Is the image of $\overline{\rho_{E,p}}$ in $PGL_2$ always isomorphic to $A_5$ if $p$ does not divide the order of the image of $\rho_{E,p}$?

Question

I have the following setting: Given an elliptic curve $E$ over $\mathbf{Q}$ and $p>5$ a prime of good ordinary reduction.

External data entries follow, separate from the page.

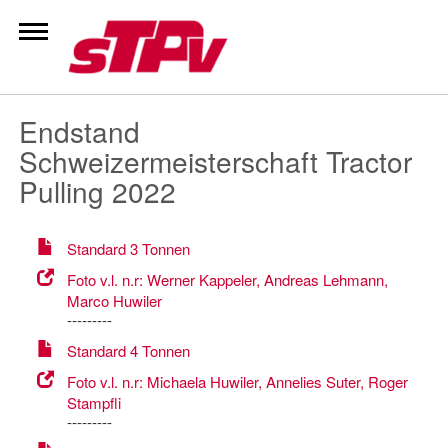
Zum
Inhalt
springen
Endstand
Schweizermeisterschaft Tractor
Pulling 2022
Standard 3 Tonnen
Foto v.l. n.r: Werner Kappeler, Andreas Lehmann,
Marco Huwiler
---------
Standard 4 Tonnen
Foto v.l. n.r: Michaela Huwiler, Annelies Suter, Roger
Stampfli
---------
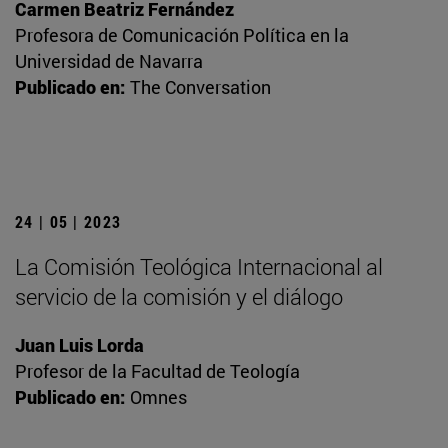
Carmen Beatriz Fernández
Profesora de Comunicación Política en la
Universidad de Navarra
Publicado en:
The Conversation
24 | 05 | 2023
La Comisión Teológica Internacional al
servicio de la comisión y el diálogo
Juan Luis Lorda
Profesor de la Facultad de Teología
Publicado en:
Omnes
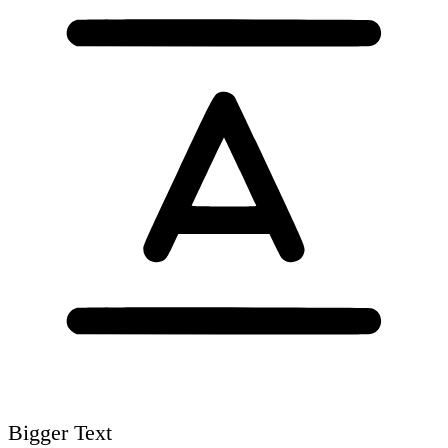
Bigger Text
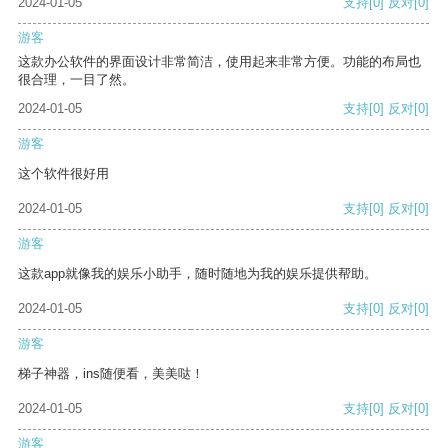
2024-01-05
支持
[0]
反对
[0]
游客
这款办公软件的界面设计非常简洁，使用起来非常方便。功能的布局也
很合理，一目了然。
2024-01-05
支持
[0]
反对
[0]
游客
这个软件很好用
2024-01-05
支持
[0]
反对
[0]
游客
这款app就像我的娱乐小助手，随时随地为我的娱乐提供帮助。
2024-01-05
支持
[0]
反对
[0]
游客
梯子神器，ins随便看，美美哒！
2024-01-05
支持
[0]
反对
[0]
游客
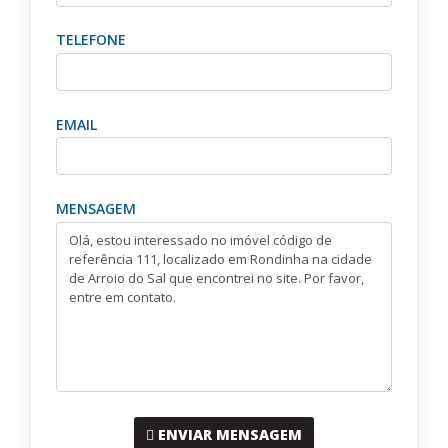
TELEFONE
EMAIL
MENSAGEM
ENVIAR MENSAGEM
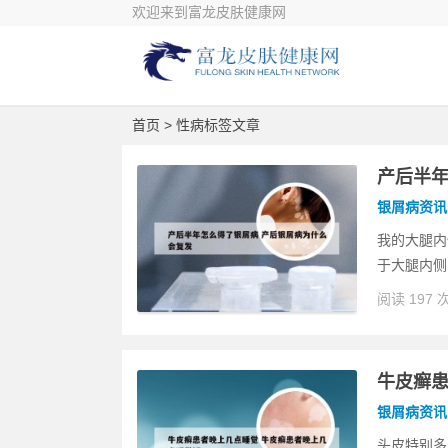
欢迎来到富龙皮肤健康网
首页
> 性病标签文章
产后半年
银屑病资讯
我的大腿内
于大腿内侧
阅读 197 
牛皮癣患
银屑病资讯
头皮特别多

Let ${G}_{k}=\text{Gal}(K(E_{p^k})/K)$ with representation $\rho_{E,p^k}:G\rightarrow\text{GL}_{2}(\mathbf{Z}/{p^k}\mathbb{Z})$,where $K$ is imaginary quadratic and $p$ inert in$K/\mathbf{Q}$.
Suppose the image $\rho_{E,p}(G_{1})$ contains no element of order $p$. Is it true that
(1.) The image of the induced representation $$\overline{\rho_{E,p}}:G_1\rightarrow\text{PGL}_{2}(\mathbb{F}_{p})$$ is isomorphic to $A_5$?
(2.) $H^{1}({G}_{1},{E}_{p})=0$.
[Ciperiani & Wiles] make that claim in https://www.ma.utexas.edu/users/mirela/solvable.pdf (Prop. 1.3.1)
It escapes me why that is the case. A reference might also be good.

Answer 1

You have slightly misunderstood the situation. There is an additional assumption, namely that the image is non-solvable.

Now there is a classification of the subgroups of $\mathrm{PGL}_2(\mathbb{F}_p)$. (Probably the paper of Serre that they cite has it --- did you look at that? Otherwise, one place it is discussed is in Swinnerton-Dyer's article in LNM 350.)

My memory (but you should check) is that a subgroup either contains the image of $\mathrm{SL}_2(\mathbb F_p)$ (in which case its order is divisible by $p$), is contained in the image of a Borel (in which case it is solvable), is contained in the normalizer of a Cartan (in which case it is solvable), or is contained in $A_4,$ $S_4$, or $A_5$, the first two of which are again solvable.

Since any proper subgroup of $A_5$ is also solvable, we are reduced to either being contained in $A_5$, or containing the image of $\mathrm{SL}_2(\mathbb F_p)$, which are the two cases considered in the argument.

As for the vanishing of cohomology, isn't just a consequence of the fact that the module has $p$-power order, while the group has order prime-to-$p$ by assumption?